Loop detectionAgent-chain headerBlocks A→B→A cycles before they start.
Tool call limit50 per subagentSingle subagent can’t spin on tool use forever.
Timeout5 minutes per subagentKill stuck subagents; parent gets a clear timeout error.

All five are enforced at the orchestrator level, not the agent level — which means a prompt-injected LLM cannot “talk its way” past them. The budget cap in particular is a hard arithmetic check that runs on every cost-tracked call.

configurations:
swarm:
enabled: true
max_depth: 4 # hop limit
budget_usd: 5.0 # total $ cap per run
workspace_ttl_hours: 24 # clean up old swarm workspaces after N hours
settings:
agents_mode: swarm # or: auto | single | multi | custom

The agents_mode setting controls routing behavior:

  • single — one agent handles everything; no specialization
  • multi — parallel execution where tools can run concurrently, but no task decomposition
  • swarm — full orchestrator with decomposition + specialists + message bus
  • custom — user-defined role routing via configurations.agents.custom_roles
  • auto (default) — use single until task complexity crosses a threshold, then escalate to swarm
  • Swarm cookbook — verified end-to-end flows with live screenshots for the top 10 common task types (dependency audit, bug triage, code review, research report, comparative analysis, etc.)
  • Workspace UI — a live view of running swarm tasks in the web chat’s Home panel (currently only visible via the dashboard API)
  • Cross-session swarms — long-running swarms that span multiple conversations and survive restarts (today a swarm run is scoped to a single session)
  • Specialist customization UI — visual editor for custom roles, instead of hand-writing the YAML
  • External A2A peer delegation — swarm subtasks delegated to A2A-compliant peers, not just local specialists (the handler is ready, see A2A Protocol)
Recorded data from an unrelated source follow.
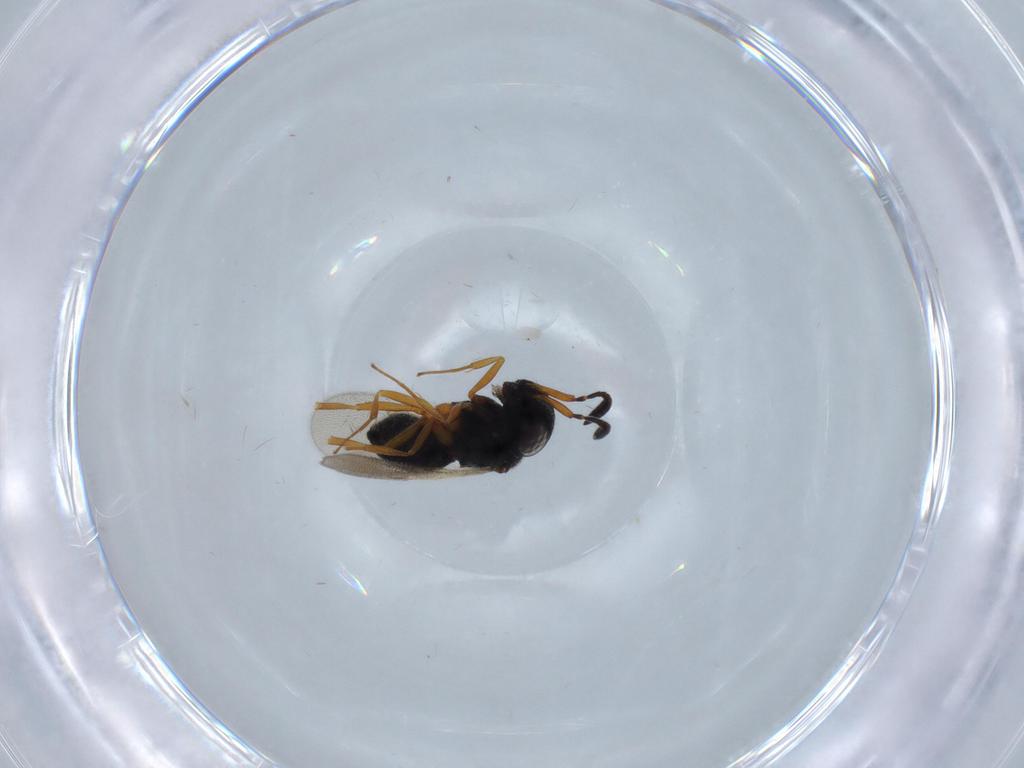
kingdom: Animalia
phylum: Arthropoda
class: Insecta
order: Hymenoptera
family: Scelionidae
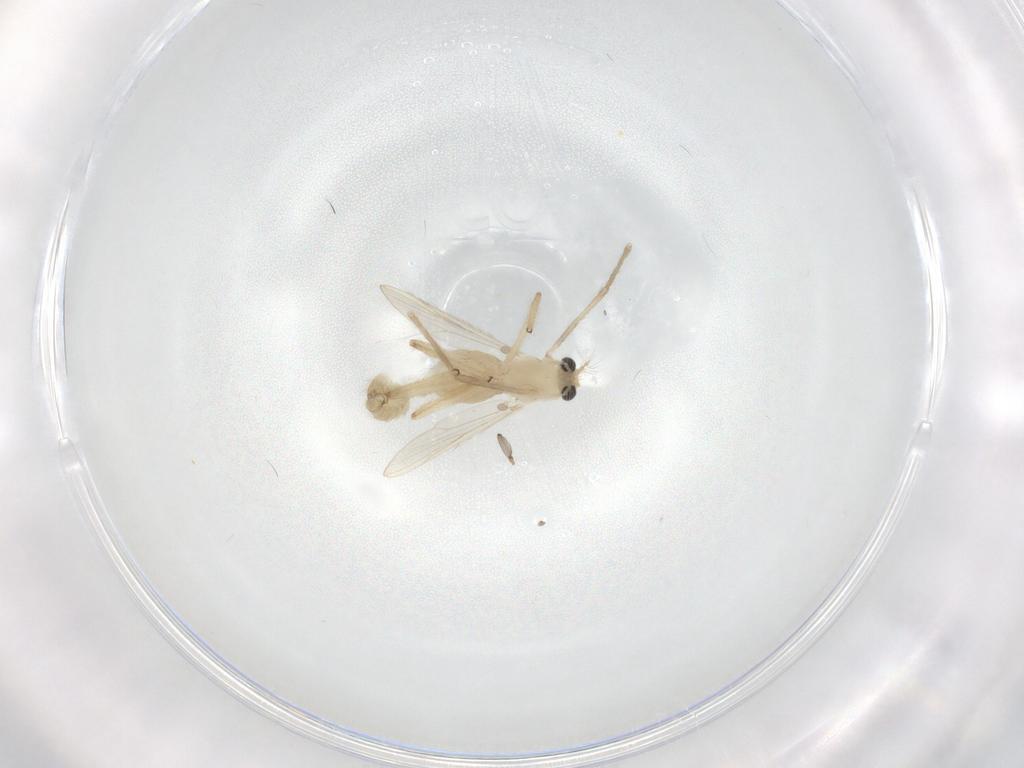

The single highest-impact contribution for swarm right now is running real task flows and filing reports. If you have a non-trivial multi-step task you’d normally split across several chat messages, try phrasing it as one message with agents_mode: swarm and see what happens. File an issue with:

  • The original message
  • The resulting decomposition (from the dashboard API’s /api/dashboard/swarm/runs endpoint)
  • What worked, what didn’t
  • What you expected vs what you got

That’s the fastest path from beta to ready. A dozen real-world reports across different task types gives us the confidence to promote swarm out of beta for v0.2.